Among all insects, mosquitoes, consist of more than 3500 species, are most notoriously infectious, spreading malaria, yellow fever, and dengue, causing several million death yearly, affecting hundreds of millions more annually. Mosquitoes are also responsible for transmitting zika, chikungunya, lymphatic filariasis(elephantiasis), West Nile fever, and various types of encephalitis, among others. Mosquito-borne diseases are endemic in over hundreds of countries, especially in the tropic, or sub-tropic, affecting the social and economic development of nations in Africa, Asia, and South America. Increasingly, countries previously not concern about mosquito-borne diseases are seeing a rise in such cases. Yellow fever is posing a serious threat in America while West Nile fever is spreading in Europe. Despite the seriousness of mosquito-borne diseases, there is only a handful of vaccine successfully developed so far, such as vaccines for Japanese encephalitis virus infection and yellow fever. Patients with dengue, malaria, West Nile fever are primarily given supportive treatments to boost up the immune systems of infected patients.

The second biggest problematic insect is the flies. Sandflies transmitting the Leishmania parasites through bites, affecting the livelihood of some 350 million people in 98 countries in Africa, Asia, Central and South America, and southern Europe. About 12 million people are directly infected, with 2 million new cases occurring every year at casualty rate between 20-50 thousand people. Poverty, malnutrition, deforestation, and uncontrolled urbanization are factors in the spread of the disease. The female phlebotomine sandfly is blamed for the spread of the deadly Chandipura encephalitis virus in India and Africa. The disease advanced quickly from an influenza-like illness to coma and death. In 2003, 329 children developed acute encephalitis in southern India and 183 of those died. It is viewed as a serious emerging illness by world health organizations. Sleeping sickness is spread by the blood-sucking tsetse flies, affecting 36 countries in sub-Saharan Africa. The tsetse flies look quite similarly to housefly but with a distinctive characteristic of folding its wings completely with one resting on top of the other. 55 million people in the Africa continent is estimated to be at risk. As of 2010, it causes 9000 deaths annually. At the second stage of the sickness, an infected person may experience neurological symptoms of numbness, poor coordination, and confusion. Onchocerciasis, or River Blindness, transmitted through bites by blackflies that live near fast-flowing waterways can result in blindness, affecting some 17.6 million people in Africa.

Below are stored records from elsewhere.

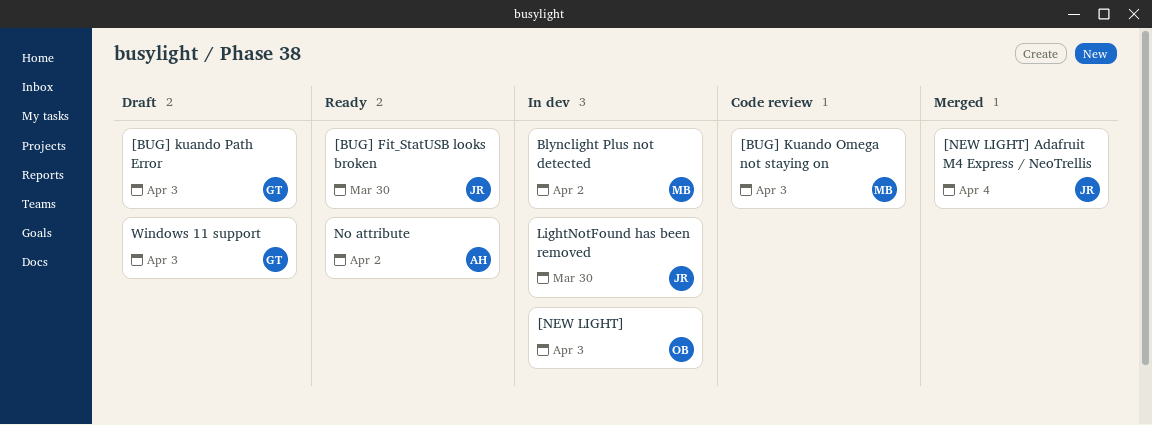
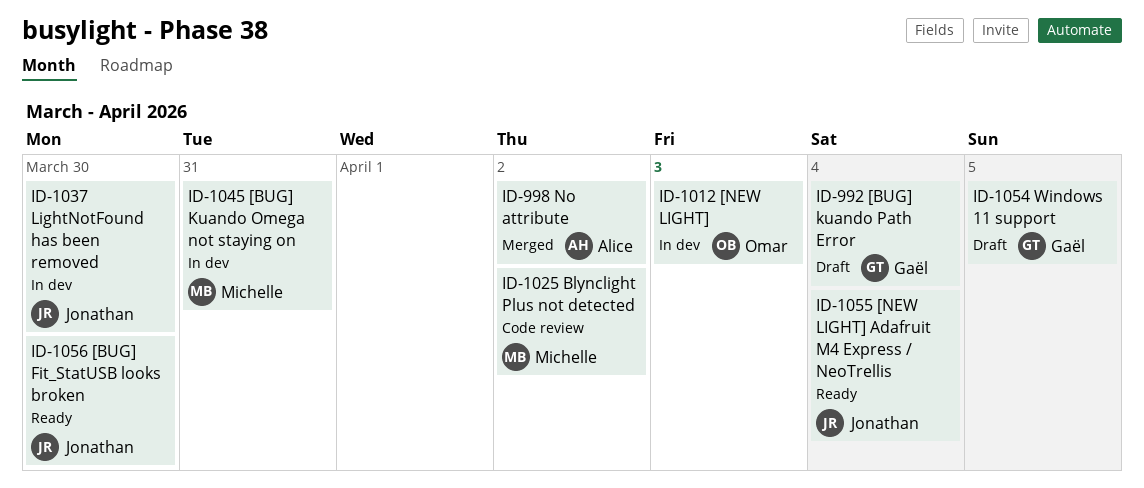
[BUG] Kuando Omega not staying on, status: Code review -> In dev
[BUG] Kuando Omega not staying on, due: Apr 3 -> Mar 31
[BUG] kuando Path Error, due: Apr 3 -> Apr 4
[NEW LIGHT] Adafruit M4 Express / NeoTrellis, status: Merged -> Ready
Blynclight Plus not detected, status: In dev -> Code review
No attribute, status: Ready -> Merged
Windows 11 support, due: Apr 3 -> Apr 5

Ticks and lice form the third group of insect-borne disease carriers. Deer ticks, transmitting the bacterium Borrelia burgdorferi, causes Lyme Disease with the characteristic bull’s-eye skin lesion. Lyme disease is affecting 65,000 people a year in Europe and 300,000 people a year in the United States. The disease can lead to long-term joint pains and lethargy. Epidemic typhus, transmitted by human body lice, and plague, transmitted by the flea, are still affecting small sections of people in Africa, Asia, and America. A more common benign disease spread by flea is the cat-scratch fever or otherwise known as cat-scratch disease, affecting mostly small children in the United States and other parts of the world.
Although insect-transmitted diseases pose a particular threat on the continents of Africa, Asia, and South America, and to the lesser extent, Europe, and North America, by avoiding contacts with the insect population through uses of insect netting, repellents, and appropriate clothing, and destroying harmful insect habitats, the diseases are manageable.